Demandes de visa sans emploi

Tous les visas n'exigent pas une offre d'emploi. Les visas de retraite, les permis de résidence non lucratifs et les visas de long séjour vous permettent de vivre à l'étranger avec vos propres revenus. La contrepartie est que vous devez souvent prouver que vous ne travaillerez pas, ce qui est une chose étrange à démontrer sur papier.

Visas de retraite et de revenus passifs

Ces visas exigent la preuve de revenus réguliers provenant de sources n'impliquant pas un emploi local : pensions, rendements d'investissements, revenus locatifs, Social Security et rentes.
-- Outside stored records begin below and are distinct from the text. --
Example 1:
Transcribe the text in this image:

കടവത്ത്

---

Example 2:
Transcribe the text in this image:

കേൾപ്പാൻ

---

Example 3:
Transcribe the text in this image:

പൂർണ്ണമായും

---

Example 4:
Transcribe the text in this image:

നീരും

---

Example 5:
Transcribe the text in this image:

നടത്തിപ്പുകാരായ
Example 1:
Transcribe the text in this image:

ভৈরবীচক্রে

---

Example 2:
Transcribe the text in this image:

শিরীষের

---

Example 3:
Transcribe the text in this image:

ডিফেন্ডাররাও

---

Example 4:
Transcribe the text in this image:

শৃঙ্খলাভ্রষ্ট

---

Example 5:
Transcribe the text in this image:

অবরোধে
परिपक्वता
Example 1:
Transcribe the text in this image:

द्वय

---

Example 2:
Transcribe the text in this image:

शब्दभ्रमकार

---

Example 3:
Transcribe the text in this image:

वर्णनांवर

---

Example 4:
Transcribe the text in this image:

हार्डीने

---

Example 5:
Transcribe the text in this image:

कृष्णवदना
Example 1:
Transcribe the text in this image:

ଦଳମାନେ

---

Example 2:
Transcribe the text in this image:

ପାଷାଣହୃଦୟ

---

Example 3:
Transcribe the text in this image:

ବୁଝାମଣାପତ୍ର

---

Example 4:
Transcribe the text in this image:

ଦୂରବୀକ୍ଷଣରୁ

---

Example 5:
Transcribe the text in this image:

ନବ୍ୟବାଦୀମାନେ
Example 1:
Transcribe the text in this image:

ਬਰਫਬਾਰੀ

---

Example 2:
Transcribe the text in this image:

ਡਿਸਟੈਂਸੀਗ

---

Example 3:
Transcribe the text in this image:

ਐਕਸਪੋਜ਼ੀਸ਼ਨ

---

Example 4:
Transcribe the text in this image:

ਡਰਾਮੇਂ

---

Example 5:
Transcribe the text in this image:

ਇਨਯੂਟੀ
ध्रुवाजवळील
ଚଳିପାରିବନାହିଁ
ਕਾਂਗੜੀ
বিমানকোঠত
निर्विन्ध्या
Les seuils de revenus varient selon les pays :

  • Portugal D7 : minimum de 920 EUR/mois pour le demandeur principal, plus 460 EUR pour un conjoint et 276 EUR par enfant. Le visa D7 exige également de louer ou d'acheter un logement avant de faire la demande.
  • Espagne non lucratif : environ 2 400 EUR/mois (400 % de l'IPREM), plus 600 EUR par personne à charge. Les consulats veulent voir 3 à 12 mois de relevés bancaires montrant des soldes réguliers, pas un dépôt soudain.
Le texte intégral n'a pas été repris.